WORK REQUEST -> Skip any pictures. Repeat the data exactly, from its first line through the line that holds "34: (315, 191, 5.29)", both included.

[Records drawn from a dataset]
%%
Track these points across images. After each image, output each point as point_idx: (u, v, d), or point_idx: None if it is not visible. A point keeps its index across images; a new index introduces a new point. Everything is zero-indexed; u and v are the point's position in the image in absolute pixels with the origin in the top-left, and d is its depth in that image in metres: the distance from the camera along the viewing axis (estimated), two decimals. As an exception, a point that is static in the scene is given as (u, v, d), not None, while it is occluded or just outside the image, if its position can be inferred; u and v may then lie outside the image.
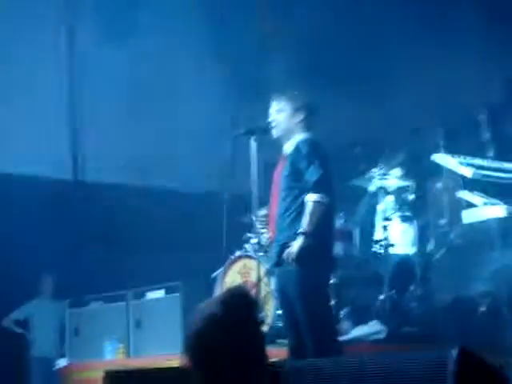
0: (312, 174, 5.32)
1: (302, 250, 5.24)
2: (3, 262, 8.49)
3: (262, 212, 5.71)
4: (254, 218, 5.81)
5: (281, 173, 5.56)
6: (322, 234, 5.32)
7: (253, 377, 2.41)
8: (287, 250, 5.30)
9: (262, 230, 6.09)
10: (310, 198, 5.30)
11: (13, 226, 8.50)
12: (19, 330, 9.00)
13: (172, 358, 6.55)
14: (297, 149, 5.47)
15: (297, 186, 5.41)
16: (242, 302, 2.43)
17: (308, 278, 5.28)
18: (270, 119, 5.61)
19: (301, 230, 5.27)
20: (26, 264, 8.52)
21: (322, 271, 5.41)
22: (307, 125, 5.56)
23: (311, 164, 5.34)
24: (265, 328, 6.29)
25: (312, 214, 5.26)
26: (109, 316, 7.62)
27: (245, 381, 2.40)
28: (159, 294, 7.35)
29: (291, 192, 5.43)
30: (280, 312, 5.87)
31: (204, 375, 2.40)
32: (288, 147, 5.55)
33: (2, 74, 8.80)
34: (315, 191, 5.29)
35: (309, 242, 5.24)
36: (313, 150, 5.41)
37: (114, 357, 7.39)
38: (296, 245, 5.26)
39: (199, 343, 2.40)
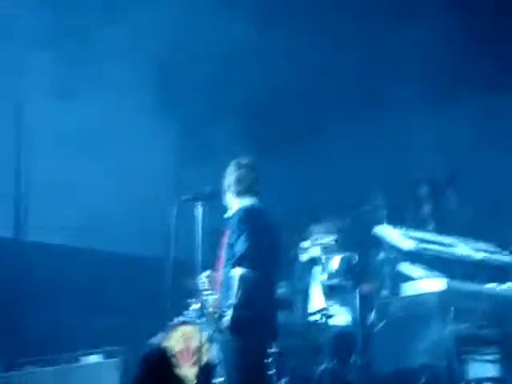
0: (239, 247, 5.34)
1: (235, 321, 5.26)
2: None
3: (207, 274, 5.76)
4: (199, 282, 5.80)
5: (226, 239, 5.59)
6: (256, 305, 5.32)
7: None
8: (222, 320, 5.34)
9: (206, 293, 6.08)
10: (236, 272, 5.31)
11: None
12: None
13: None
14: (234, 217, 5.50)
15: (233, 256, 5.44)
16: (159, 360, 2.44)
17: (242, 348, 5.29)
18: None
19: (230, 301, 5.31)
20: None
21: (257, 341, 5.40)
22: (248, 192, 5.59)
23: (240, 236, 5.36)
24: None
25: (239, 287, 5.28)
26: (44, 380, 7.43)
27: None
28: (97, 358, 7.24)
29: (229, 261, 5.46)
30: (221, 380, 5.78)
31: None
32: (231, 213, 5.62)
33: None
34: (240, 265, 5.31)
35: (240, 313, 5.26)
36: (243, 221, 5.43)
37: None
38: (227, 316, 5.29)
39: None
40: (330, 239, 7.21)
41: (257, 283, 5.31)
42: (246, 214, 5.45)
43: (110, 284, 8.89)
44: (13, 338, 8.35)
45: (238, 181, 5.58)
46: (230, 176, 5.63)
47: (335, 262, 7.19)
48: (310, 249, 7.16)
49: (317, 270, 7.26)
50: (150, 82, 9.29)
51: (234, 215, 5.50)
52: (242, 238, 5.32)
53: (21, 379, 7.63)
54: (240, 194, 5.59)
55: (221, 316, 5.36)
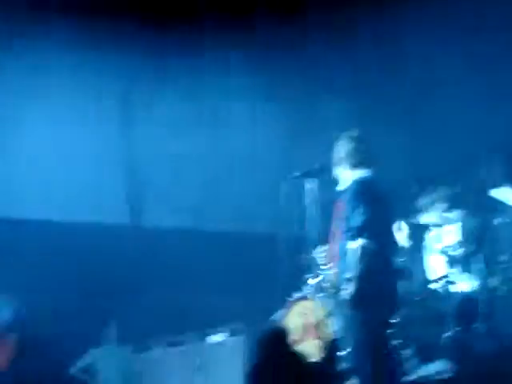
0: (355, 220, 5.31)
1: (355, 294, 5.22)
2: (69, 310, 8.58)
3: (323, 249, 5.71)
4: (314, 257, 5.77)
5: (339, 211, 5.54)
6: (374, 277, 5.28)
7: None
8: (342, 294, 5.32)
9: (323, 267, 5.99)
10: (353, 245, 5.28)
11: (77, 273, 8.64)
12: (85, 377, 9.07)
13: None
14: (350, 188, 5.47)
15: (349, 228, 5.39)
16: (274, 338, 2.54)
17: (363, 321, 5.26)
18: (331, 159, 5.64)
19: (348, 275, 5.27)
20: (91, 310, 8.64)
21: (378, 313, 5.35)
22: (363, 164, 5.55)
23: (355, 208, 5.33)
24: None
25: (357, 260, 5.24)
26: (171, 360, 7.68)
27: None
28: (221, 336, 7.41)
29: (345, 234, 5.42)
30: (344, 353, 5.70)
31: None
32: (345, 186, 5.57)
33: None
34: (359, 237, 5.26)
35: (360, 286, 5.21)
36: (359, 193, 5.40)
37: (178, 400, 7.42)
38: (346, 290, 5.27)
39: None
40: (444, 206, 7.03)
41: (376, 254, 5.27)
42: (362, 186, 5.42)
43: (227, 263, 8.96)
44: (139, 321, 8.60)
45: (351, 154, 5.54)
46: (342, 149, 5.58)
47: (454, 228, 7.11)
48: (425, 217, 7.04)
49: (434, 237, 7.17)
50: (258, 60, 9.30)
51: (348, 188, 5.47)
52: (359, 211, 5.27)
53: (151, 360, 7.84)
54: (353, 166, 5.55)
55: (340, 289, 5.33)
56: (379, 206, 5.45)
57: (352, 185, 5.46)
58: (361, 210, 5.27)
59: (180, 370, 7.52)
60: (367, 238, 5.23)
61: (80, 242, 8.72)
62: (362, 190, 5.40)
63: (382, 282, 5.36)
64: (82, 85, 9.00)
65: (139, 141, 9.50)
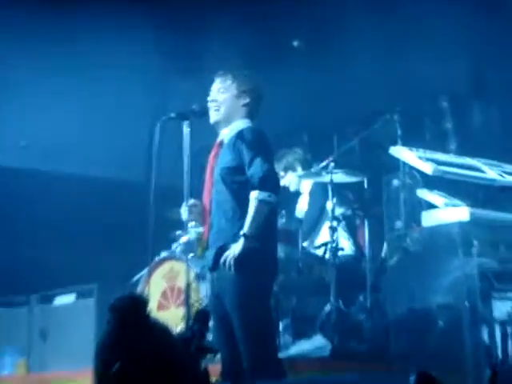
0: (257, 169, 4.95)
1: (243, 254, 4.83)
2: None
3: (194, 203, 5.21)
4: (184, 211, 5.23)
5: (215, 162, 5.15)
6: (265, 237, 4.94)
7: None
8: (226, 254, 4.89)
9: (191, 223, 5.60)
10: (256, 196, 4.89)
11: None
12: None
13: (81, 374, 5.96)
14: (240, 137, 5.07)
15: (237, 179, 5.03)
16: (129, 306, 2.50)
17: (248, 286, 4.92)
18: (210, 99, 5.19)
19: (243, 231, 4.86)
20: None
21: (264, 278, 5.03)
22: (251, 110, 5.19)
23: (256, 157, 4.97)
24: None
25: (257, 214, 4.88)
26: (9, 324, 7.18)
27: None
28: (70, 298, 6.97)
29: (230, 186, 5.03)
30: (211, 322, 5.22)
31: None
32: (227, 133, 5.14)
33: None
34: (261, 188, 4.90)
35: (251, 245, 4.84)
36: (259, 141, 5.08)
37: (13, 371, 7.00)
38: (236, 248, 4.86)
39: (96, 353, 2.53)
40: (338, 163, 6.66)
41: (271, 210, 4.94)
42: (260, 134, 5.10)
43: (88, 213, 8.39)
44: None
45: (243, 97, 5.17)
46: (234, 91, 5.17)
47: (344, 188, 6.90)
48: (318, 174, 6.74)
49: (324, 198, 6.87)
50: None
51: (240, 134, 5.07)
52: (261, 160, 4.93)
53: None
54: (242, 112, 5.15)
55: (221, 249, 4.91)
56: (272, 157, 5.19)
57: (246, 132, 5.09)
58: (261, 159, 4.95)
59: (18, 335, 7.04)
60: (270, 189, 4.91)
61: None
62: (262, 138, 5.10)
63: (270, 242, 5.03)
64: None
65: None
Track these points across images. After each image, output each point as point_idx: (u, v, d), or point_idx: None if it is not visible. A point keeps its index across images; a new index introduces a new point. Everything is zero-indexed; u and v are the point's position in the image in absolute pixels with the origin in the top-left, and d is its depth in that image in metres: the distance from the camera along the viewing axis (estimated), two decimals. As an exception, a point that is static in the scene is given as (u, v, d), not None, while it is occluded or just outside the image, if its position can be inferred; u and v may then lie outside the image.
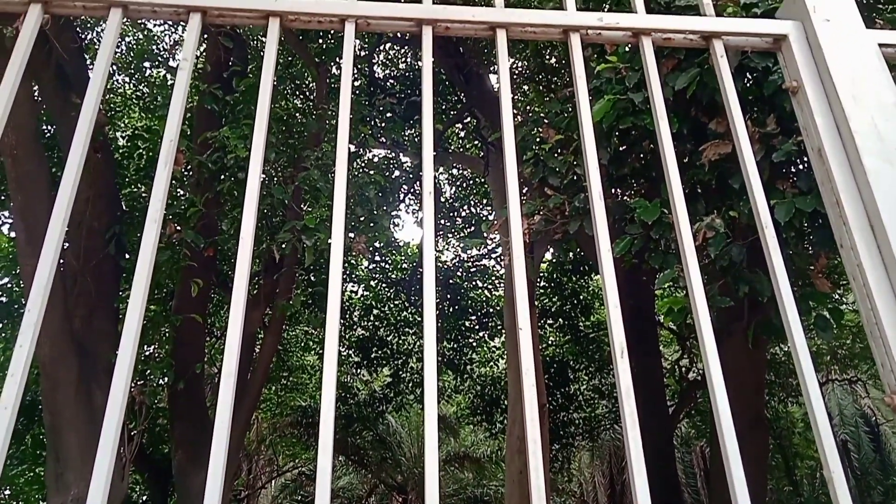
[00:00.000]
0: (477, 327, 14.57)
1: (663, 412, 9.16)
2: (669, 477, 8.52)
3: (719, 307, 3.73)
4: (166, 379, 6.51)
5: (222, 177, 5.28)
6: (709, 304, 1.61)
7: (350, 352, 14.51)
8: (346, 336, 14.19)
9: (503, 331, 13.98)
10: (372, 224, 5.07)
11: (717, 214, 3.37)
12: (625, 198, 4.84)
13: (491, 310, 14.30)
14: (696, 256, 1.47)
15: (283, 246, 4.85)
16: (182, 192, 6.72)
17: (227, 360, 1.46)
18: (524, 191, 5.72)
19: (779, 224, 3.18)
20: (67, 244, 5.85)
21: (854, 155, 1.53)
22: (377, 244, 12.42)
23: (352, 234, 5.41)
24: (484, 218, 13.76)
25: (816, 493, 10.96)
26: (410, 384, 14.53)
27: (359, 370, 15.00)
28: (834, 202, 1.56)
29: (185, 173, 6.74)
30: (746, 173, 1.52)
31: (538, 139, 4.61)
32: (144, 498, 12.47)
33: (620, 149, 4.28)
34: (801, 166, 3.54)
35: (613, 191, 4.57)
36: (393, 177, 10.58)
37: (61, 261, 5.91)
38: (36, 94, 5.96)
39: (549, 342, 14.57)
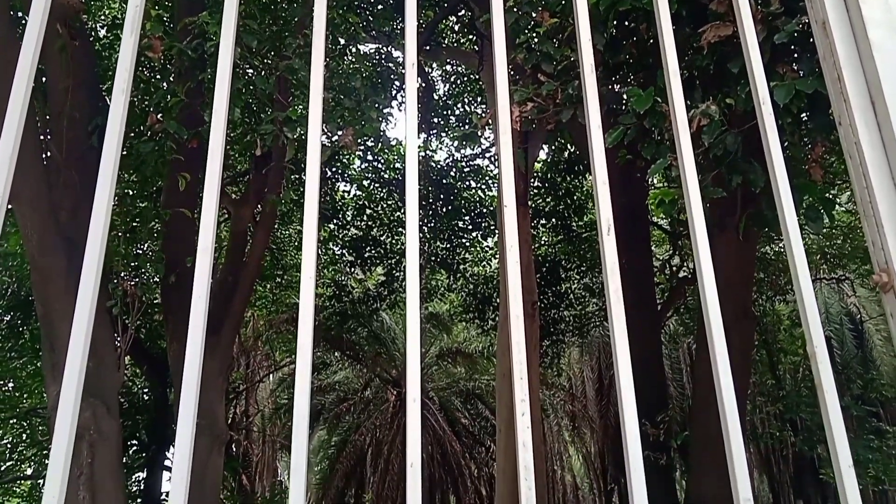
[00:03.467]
0: (470, 227, 14.59)
1: (652, 309, 9.30)
2: (656, 371, 8.74)
3: (711, 200, 3.69)
4: (158, 276, 6.52)
5: (205, 66, 5.09)
6: (701, 195, 1.57)
7: (344, 251, 14.57)
8: (340, 235, 14.21)
9: (496, 231, 14.01)
10: (360, 114, 4.93)
11: (712, 101, 3.28)
12: (621, 90, 4.71)
13: (484, 210, 14.27)
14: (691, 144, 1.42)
15: (266, 137, 4.73)
16: (164, 83, 6.53)
17: (203, 236, 1.42)
18: (517, 80, 5.56)
19: (777, 109, 3.09)
20: (49, 136, 5.72)
21: (859, 26, 1.45)
22: (369, 142, 12.23)
23: (340, 132, 5.28)
24: (479, 116, 13.51)
25: (798, 387, 11.31)
26: (403, 283, 14.68)
27: (353, 269, 15.12)
28: (836, 77, 1.49)
29: (166, 64, 6.52)
30: (746, 45, 1.45)
31: (532, 23, 4.41)
32: (146, 390, 12.82)
33: (617, 35, 4.11)
34: (802, 51, 3.41)
35: (609, 81, 4.43)
36: (384, 71, 10.26)
37: (46, 154, 5.79)
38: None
39: (542, 242, 14.64)
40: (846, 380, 10.89)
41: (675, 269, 12.46)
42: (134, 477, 12.30)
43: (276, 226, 12.01)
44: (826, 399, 1.24)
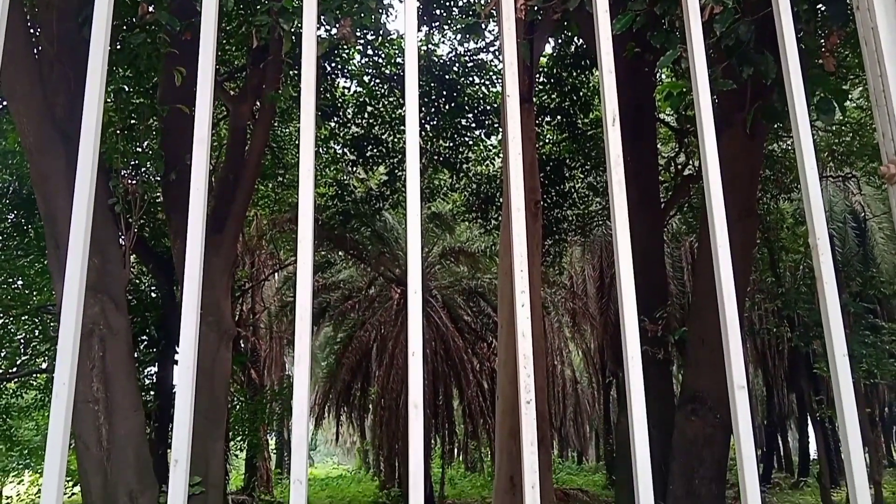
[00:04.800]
0: (473, 125, 14.33)
1: (655, 207, 9.28)
2: (657, 269, 8.82)
3: (720, 95, 3.60)
4: (158, 174, 6.47)
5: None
6: (711, 88, 1.52)
7: (345, 150, 14.40)
8: (340, 134, 14.01)
9: (499, 129, 13.80)
10: (358, 4, 4.73)
11: (727, -13, 3.13)
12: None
13: (488, 107, 13.98)
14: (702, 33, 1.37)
15: (262, 29, 4.57)
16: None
17: (199, 127, 1.39)
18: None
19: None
20: (39, 29, 5.53)
21: None
22: (368, 35, 11.85)
23: (338, 24, 5.09)
24: (483, 6, 12.99)
25: (798, 284, 11.43)
26: (406, 182, 14.57)
27: (354, 168, 15.00)
28: (856, -43, 1.43)
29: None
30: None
31: None
32: (152, 288, 13.03)
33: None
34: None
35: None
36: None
37: (37, 48, 5.63)
38: None
39: (546, 140, 14.45)
40: (846, 277, 10.98)
41: (680, 167, 12.36)
42: (146, 371, 12.70)
43: (275, 124, 11.83)
44: (825, 291, 1.25)
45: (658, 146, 11.21)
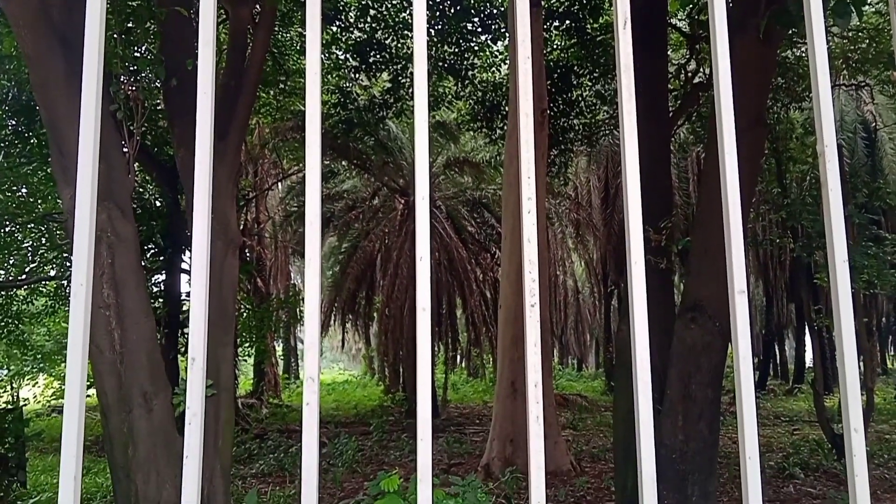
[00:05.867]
0: (480, 30, 13.94)
1: (663, 116, 9.13)
2: (662, 178, 8.76)
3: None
4: (159, 80, 6.35)
5: None
6: None
7: (347, 56, 14.08)
8: (343, 39, 13.66)
9: (506, 34, 13.43)
10: None
11: None
12: None
13: (495, 11, 13.55)
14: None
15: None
16: None
17: (204, 29, 1.37)
18: None
19: None
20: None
21: None
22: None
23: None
24: None
25: (803, 195, 11.36)
26: (410, 90, 14.32)
27: (357, 75, 14.70)
28: None
29: None
30: None
31: None
32: (157, 197, 13.05)
33: None
34: None
35: None
36: None
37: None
38: None
39: (554, 46, 14.08)
40: (852, 188, 10.90)
41: (690, 74, 12.09)
42: (153, 279, 12.87)
43: (276, 29, 11.53)
44: (829, 197, 1.26)
45: (668, 53, 10.93)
%%
RESPONSE TO THIS EXERCISE ->
Track these points across images. After each image, output each point as point_idx: (u, v, d), or point_idx: None if it is not visible. A point keeps its index across images; a new index introduces a new point. Everything is zero-indexed; u and v are the point's position in the image in absolute pixels with the origin in the top-left, and d is its depth in that image in metres: the distance from the camera along the viewing axis (estimated), two decimals. As an exception, a point that is static in the scene is given as (u, v, d), not None, while it is occluded or just outside the image, if its position can be inferred; u and v may then lie outside the image.
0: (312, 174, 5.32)
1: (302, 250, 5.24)
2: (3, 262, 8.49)
3: (262, 212, 5.71)
4: (254, 218, 5.81)
5: (281, 173, 5.56)
6: (322, 234, 5.32)
7: (253, 377, 2.41)
8: (287, 250, 5.30)
9: (262, 230, 6.09)
10: (310, 198, 5.30)
11: (13, 226, 8.50)
12: (19, 330, 9.00)
13: (172, 358, 6.55)
14: (297, 149, 5.47)
15: (297, 186, 5.41)
16: (242, 302, 2.43)
17: (308, 278, 5.28)
18: (270, 119, 5.61)
19: (301, 230, 5.27)
20: (26, 264, 8.52)
21: (322, 271, 5.41)
22: (307, 125, 5.56)
23: (311, 164, 5.34)
24: (265, 328, 6.29)
25: (312, 214, 5.26)
26: (109, 316, 7.62)
27: (245, 381, 2.40)
28: (159, 294, 7.35)
29: (291, 192, 5.43)
30: (280, 312, 5.87)
31: (204, 375, 2.40)
32: (288, 147, 5.55)
33: (2, 74, 8.80)
34: (315, 191, 5.29)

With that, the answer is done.